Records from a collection
....

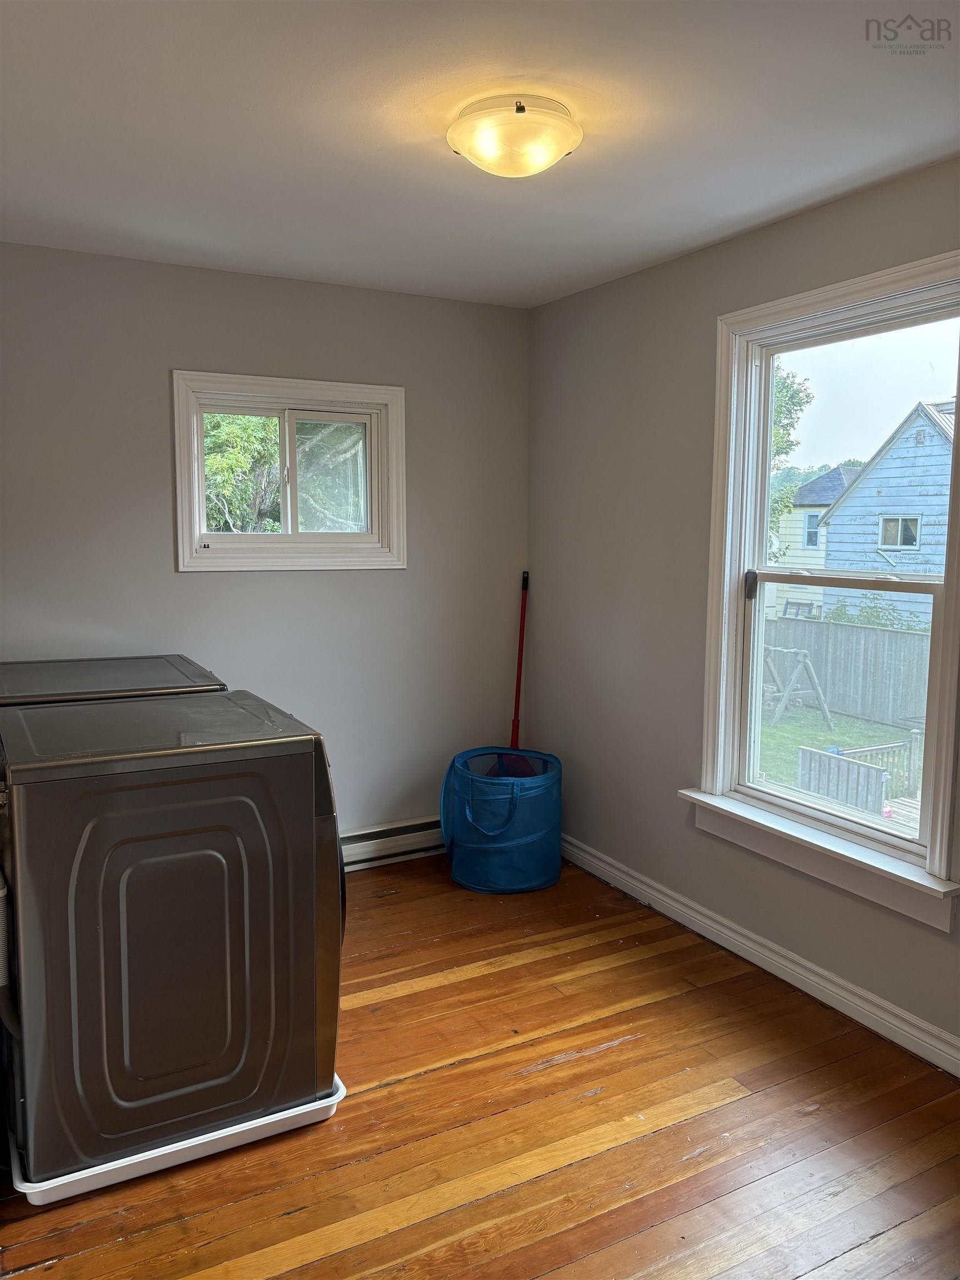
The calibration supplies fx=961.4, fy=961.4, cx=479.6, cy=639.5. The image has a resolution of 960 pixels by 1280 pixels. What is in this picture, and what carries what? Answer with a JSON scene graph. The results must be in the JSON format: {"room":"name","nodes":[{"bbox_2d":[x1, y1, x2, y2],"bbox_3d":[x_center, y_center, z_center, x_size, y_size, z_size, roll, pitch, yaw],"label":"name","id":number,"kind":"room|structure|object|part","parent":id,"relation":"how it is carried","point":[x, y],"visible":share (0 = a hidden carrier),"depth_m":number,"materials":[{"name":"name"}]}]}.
{"room":"laundry room","nodes":[
{"label":"laundry room","id":0,"kind":"room"},
{"bbox_2d":[0,241,531,842],"bbox_3d":[-1.105,-0.198,3.836,3.079,2.469,0.167,-3,7,-28],"label":"back wall","id":1,"kind":"structure","parent":0,"point":[159,436],"depth_m":3.89,"materials":[{"name":"grey paint"}]},
{"bbox_2d":[171,370,407,572],"bbox_3d":[-0.787,-0.675,4.016,0.980,0.799,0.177,-3,7,-28],"label":"small window","id":2,"kind":"structure","parent":1,"relation":"in","point":[288,536],"depth_m":4.00,"materials":[{"name":"white"}]},
{"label":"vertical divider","id":3,"kind":"part","parent":2,"relation":"part of","materials":[{"name":"white plastic"}]},
{"bbox_3d":[-0.658,-0.695,4.184,0.340,0.496,0.046,-3,7,-28],"label":"pane","id":4,"kind":"part","parent":2,"relation":"part of","materials":[{"name":"clear glass"}]},
{"bbox_2d":[342,816,445,870],"bbox_3d":[-0.662,0.914,4.108,1.727,0.160,0.068,-3,7,-28],"label":"baseboard heater","id":5,"kind":"object","parent":1,"relation":"attached to","point":[407,848],"visible":0.44,"depth_m":4.23,"materials":[{"name":"white metal"}]},
{"bbox_2d":[0,851,959,1279],"bbox_3d":[-0.003,1.327,1.962,3.185,0.110,4.742,-3,7,-28],"label":"wooden floor","id":6,"kind":"structure","parent":0,"point":[401,1087],"depth_m":2.39,"materials":[{"name":"brown wood"}]},
{"bbox_2d":[0,653,226,705],"bbox_3d":[-1.281,0.586,3.195,0.799,1.010,0.760,-3,7,-28],"label":"dryer","id":7,"kind":"object","parent":6,"relation":"on","point":[161,663],"visible":0.16,"depth_m":3.02,"materials":[{"name":"grey metal"}]},
{"bbox_2d":[7,1070,347,1203],"bbox_3d":[-0.804,1.159,2.503,0.791,0.062,0.628,-3,7,-28],"label":"drain pan","id":8,"kind":"object","parent":6,"relation":"on","point":[238,1130],"visible":0.18,"depth_m":2.24,"materials":[{"name":"white plastic"}]},
{"bbox_2d":[0,689,342,1184],"bbox_3d":[-0.835,0.666,2.491,0.754,0.982,0.715,-3,7,-28],"label":"dryer","id":9,"kind":"object","parent":8,"relation":"on","point":[188,786],"visible":0.97,"depth_m":2.17,"materials":[{"name":"grey metal"}]},
{"bbox_2d":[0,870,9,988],"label":"dryer hose","id":10,"kind":"object","parent":9,"relation":"attached to","point":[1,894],"visible":0.99,"depth_m":2.13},
{"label":"door","id":11,"kind":"part","parent":9,"relation":"part of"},
{"bbox_2d":[438,743,562,893],"bbox_3d":[0.090,0.750,4.125,0.535,0.514,0.530,-3,7,-28],"label":"laundry basket","id":12,"kind":"object","parent":6,"relation":"on","point":[520,843],"visible":0.98,"depth_m":3.91,"materials":[{"name":"blue fabric"}]},
{"bbox_2d":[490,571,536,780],"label":"broom","id":13,"kind":"object","parent":12,"relation":"in","point":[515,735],"visible":0.57,"depth_m":4.47,"materials":[{"name":"red"}]},
{"bbox_2d":[0,0,959,309],"bbox_3d":[-0.032,-1.249,1.840,3.168,0.117,4.425,-3,7,-28],"label":"ceiling","id":14,"kind":"structure","parent":0,"point":[383,135],"depth_m":2.33,"materials":[{"name":"white paint"}]},
{"bbox_2d":[446,92,582,176],"bbox_3d":[0.083,-1.191,2.322,0.326,0.124,0.327,-3,7,-28],"label":"ceiling light","id":15,"kind":"object","parent":14,"relation":"attached to","point":[555,154],"visible":0.99,"depth_m":2.23,"materials":[{"name":"white glass"}]},
{"bbox_2d":[526,155,959,1058],"bbox_3d":[1.308,-0.043,2.662,0.162,2.485,4.329,-3,7,-28],"label":"right wall","id":16,"kind":"structure","parent":0,"point":[787,224],"depth_m":3.63,"materials":[{"name":"grey paint"}]},
{"bbox_2d":[556,833,959,1077],"bbox_3d":[1.224,1.125,2.754,0.020,0.101,4.302,-3,7,-28],"label":"baseboard","id":17,"kind":"structure","parent":16,"relation":"attached to","point":[739,939],"depth_m":3.17,"materials":[{"name":"white paint"}]},
{"bbox_2d":[688,250,959,930],"bbox_3d":[1.118,-0.166,2.963,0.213,1.797,1.138,-3,7,-28],"label":"right window","id":18,"kind":"structure","parent":16,"relation":"in","point":[955,466],"depth_m":3.07,"materials":[{"name":"white"}]},
{"bbox_3d":[0.945,-0.192,3.374,0.038,0.096,0.043,-3,7,-28],"label":"sash lock","id":19,"kind":"part","parent":18,"relation":"part of","materials":[{"name":"black"}]},
{"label":"sash","id":20,"kind":"part","parent":18,"relation":"part of","materials":[{"name":"white paint"}]},
{"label":"sash","id":21,"kind":"part","parent":18,"relation":"part of","materials":[{"name":"glass"}]},
{"label":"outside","id":22,"kind":"structure","parent":0,"visible":0},
{"bbox_2d":[767,465,864,618],"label":"house","id":23,"kind":"structure","parent":22,"point":[789,558],"materials":[{"name":"paint"}]},
{"bbox_2d":[758,705,924,803],"label":"lawn","id":24,"kind":"structure","parent":22,"point":[813,732],"materials":[{"name":"green plant"}]},
{"bbox_2d":[761,644,833,727],"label":"swing set","id":25,"kind":"object","parent":24,"relation":"on","point":[824,711],"visible":0.82,"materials":[{"name":"wood"}]},
{"bbox_2d":[763,616,930,728],"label":"wooden fence","id":26,"kind":"object","parent":24,"relation":"on","point":[869,633],"visible":0.58,"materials":[{"name":"wood"}]},
{"bbox_2d":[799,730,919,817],"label":"wooden railing","id":27,"kind":"object","parent":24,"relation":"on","point":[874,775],"visible":0.54,"depth_m":10.14,"materials":[{"name":"wood"}]},
{"bbox_2d":[814,399,953,622],"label":"blue house","id":28,"kind":"structure","parent":22,"point":[829,560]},
{"label":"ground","id":29,"kind":"structure","parent":22,"visible":0},
{"bbox_2d":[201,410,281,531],"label":"tree","id":30,"kind":"object","parent":29,"relation":"on","point":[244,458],"visible":0.24,"depth_m":10.78,"materials":[{"name":"green plant"}]},
{"bbox_2d":[767,363,813,557],"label":"tree","id":31,"kind":"object","parent":29,"relation":"on","point":[787,388],"visible":0.09,"materials":[{"name":"green plant"}]},
{"bbox_2d":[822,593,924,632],"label":"bush","id":32,"kind":"object","parent":29,"relation":"on","point":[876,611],"visible":0.23,"materials":[{"name":"green plant"}]}
]}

....

- **WORK ORDER**
With the pictures removed, return each record above exactly as given.

- **SOLUTION FOR THIS EXERCISE**
The calibration supplies fx=961.4, fy=961.4, cx=479.6, cy=639.5. The image has a resolution of 960 pixels by 1280 pixels. What is in this picture, and what carries what? Answer with a JSON scene graph. The results must be in the JSON format: {"room":"name","nodes":[{"bbox_2d":[x1, y1, x2, y2],"bbox_3d":[x_center, y_center, z_center, x_size, y_size, z_size, roll, pitch, yaw],"label":"name","id":number,"kind":"room|structure|object|part","parent":id,"relation":"how it is carried","point":[x, y],"visible":share (0 = a hidden carrier),"depth_m":number,"materials":[{"name":"name"}]}]}.
{"room":"laundry room","nodes":[
{"label":"laundry room","id":0,"kind":"room"},
{"bbox_2d":[0,241,531,842],"bbox_3d":[-1.105,-0.198,3.836,3.079,2.469,0.167,-3,7,-28],"label":"back wall","id":1,"kind":"structure","parent":0,"point":[159,436],"depth_m":3.89,"materials":[{"name":"grey paint"}]},
{"bbox_2d":[171,370,407,572],"bbox_3d":[-0.787,-0.675,4.016,0.980,0.799,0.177,-3,7,-28],"label":"small window","id":2,"kind":"structure","parent":1,"relation":"in","point":[288,536],"depth_m":4.00,"materials":[{"name":"white"}]},
{"label":"vertical divider","id":3,"kind":"part","parent":2,"relation":"part of","materials":[{"name":"white plastic"}]},
{"bbox_3d":[-0.658,-0.695,4.184,0.340,0.496,0.046,-3,7,-28],"label":"pane","id":4,"kind":"part","parent":2,"relation":"part of","materials":[{"name":"clear glass"}]},
{"bbox_2d":[342,816,445,870],"bbox_3d":[-0.662,0.914,4.108,1.727,0.160,0.068,-3,7,-28],"label":"baseboard heater","id":5,"kind":"object","parent":1,"relation":"attached to","point":[407,848],"visible":0.44,"depth_m":4.23,"materials":[{"name":"white metal"}]},
{"bbox_2d":[0,851,959,1279],"bbox_3d":[-0.003,1.327,1.962,3.185,0.110,4.742,-3,7,-28],"label":"wooden floor","id":6,"kind":"structure","parent":0,"point":[401,1087],"depth_m":2.39,"materials":[{"name":"brown wood"}]},
{"bbox_2d":[0,653,226,705],"bbox_3d":[-1.281,0.586,3.195,0.799,1.010,0.760,-3,7,-28],"label":"dryer","id":7,"kind":"object","parent":6,"relation":"on","point":[161,663],"visible":0.16,"depth_m":3.02,"materials":[{"name":"grey metal"}]},
{"bbox_2d":[7,1070,347,1203],"bbox_3d":[-0.804,1.159,2.503,0.791,0.062,0.628,-3,7,-28],"label":"drain pan","id":8,"kind":"object","parent":6,"relation":"on","point":[238,1130],"visible":0.18,"depth_m":2.24,"materials":[{"name":"white plastic"}]},
{"bbox_2d":[0,689,342,1184],"bbox_3d":[-0.835,0.666,2.491,0.754,0.982,0.715,-3,7,-28],"label":"dryer","id":9,"kind":"object","parent":8,"relation":"on","point":[188,786],"visible":0.97,"depth_m":2.17,"materials":[{"name":"grey metal"}]},
{"bbox_2d":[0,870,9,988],"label":"dryer hose","id":10,"kind":"object","parent":9,"relation":"attached to","point":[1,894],"visible":0.99,"depth_m":2.13},
{"label":"door","id":11,"kind":"part","parent":9,"relation":"part of"},
{"bbox_2d":[438,743,562,893],"bbox_3d":[0.090,0.750,4.125,0.535,0.514,0.530,-3,7,-28],"label":"laundry basket","id":12,"kind":"object","parent":6,"relation":"on","point":[520,843],"visible":0.98,"depth_m":3.91,"materials":[{"name":"blue fabric"}]},
{"bbox_2d":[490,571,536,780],"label":"broom","id":13,"kind":"object","parent":12,"relation":"in","point":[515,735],"visible":0.57,"depth_m":4.47,"materials":[{"name":"red"}]},
{"bbox_2d":[0,0,959,309],"bbox_3d":[-0.032,-1.249,1.840,3.168,0.117,4.425,-3,7,-28],"label":"ceiling","id":14,"kind":"structure","parent":0,"point":[383,135],"depth_m":2.33,"materials":[{"name":"white paint"}]},
{"bbox_2d":[446,92,582,176],"bbox_3d":[0.083,-1.191,2.322,0.326,0.124,0.327,-3,7,-28],"label":"ceiling light","id":15,"kind":"object","parent":14,"relation":"attached to","point":[555,154],"visible":0.99,"depth_m":2.23,"materials":[{"name":"white glass"}]},
{"bbox_2d":[526,155,959,1058],"bbox_3d":[1.308,-0.043,2.662,0.162,2.485,4.329,-3,7,-28],"label":"right wall","id":16,"kind":"structure","parent":0,"point":[787,224],"depth_m":3.63,"materials":[{"name":"grey paint"}]},
{"bbox_2d":[556,833,959,1077],"bbox_3d":[1.224,1.125,2.754,0.020,0.101,4.302,-3,7,-28],"label":"baseboard","id":17,"kind":"structure","parent":16,"relation":"attached to","point":[739,939],"depth_m":3.17,"materials":[{"name":"white paint"}]},
{"bbox_2d":[688,250,959,930],"bbox_3d":[1.118,-0.166,2.963,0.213,1.797,1.138,-3,7,-28],"label":"right window","id":18,"kind":"structure","parent":16,"relation":"in","point":[955,466],"depth_m":3.07,"materials":[{"name":"white"}]},
{"bbox_3d":[0.945,-0.192,3.374,0.038,0.096,0.043,-3,7,-28],"label":"sash lock","id":19,"kind":"part","parent":18,"relation":"part of","materials":[{"name":"black"}]},
{"label":"sash","id":20,"kind":"part","parent":18,"relation":"part of","materials":[{"name":"white paint"}]},
{"label":"sash","id":21,"kind":"part","parent":18,"relation":"part of","materials":[{"name":"glass"}]},
{"label":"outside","id":22,"kind":"structure","parent":0,"visible":0},
{"bbox_2d":[767,465,864,618],"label":"house","id":23,"kind":"structure","parent":22,"point":[789,558],"materials":[{"name":"paint"}]},
{"bbox_2d":[758,705,924,803],"label":"lawn","id":24,"kind":"structure","parent":22,"point":[813,732],"materials":[{"name":"green plant"}]},
{"bbox_2d":[761,644,833,727],"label":"swing set","id":25,"kind":"object","parent":24,"relation":"on","point":[824,711],"visible":0.82,"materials":[{"name":"wood"}]},
{"bbox_2d":[763,616,930,728],"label":"wooden fence","id":26,"kind":"object","parent":24,"relation":"on","point":[869,633],"visible":0.58,"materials":[{"name":"wood"}]},
{"bbox_2d":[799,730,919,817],"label":"wooden railing","id":27,"kind":"object","parent":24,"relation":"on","point":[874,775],"visible":0.54,"depth_m":10.14,"materials":[{"name":"wood"}]},
{"bbox_2d":[814,399,953,622],"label":"blue house","id":28,"kind":"structure","parent":22,"point":[829,560]},
{"label":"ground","id":29,"kind":"structure","parent":22,"visible":0},
{"bbox_2d":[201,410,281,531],"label":"tree","id":30,"kind":"object","parent":29,"relation":"on","point":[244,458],"visible":0.24,"depth_m":10.78,"materials":[{"name":"green plant"}]},
{"bbox_2d":[767,363,813,557],"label":"tree","id":31,"kind":"object","parent":29,"relation":"on","point":[787,388],"visible":0.09,"materials":[{"name":"green plant"}]},
{"bbox_2d":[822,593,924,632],"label":"bush","id":32,"kind":"object","parent":29,"relation":"on","point":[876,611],"visible":0.23,"materials":[{"name":"green plant"}]}
]}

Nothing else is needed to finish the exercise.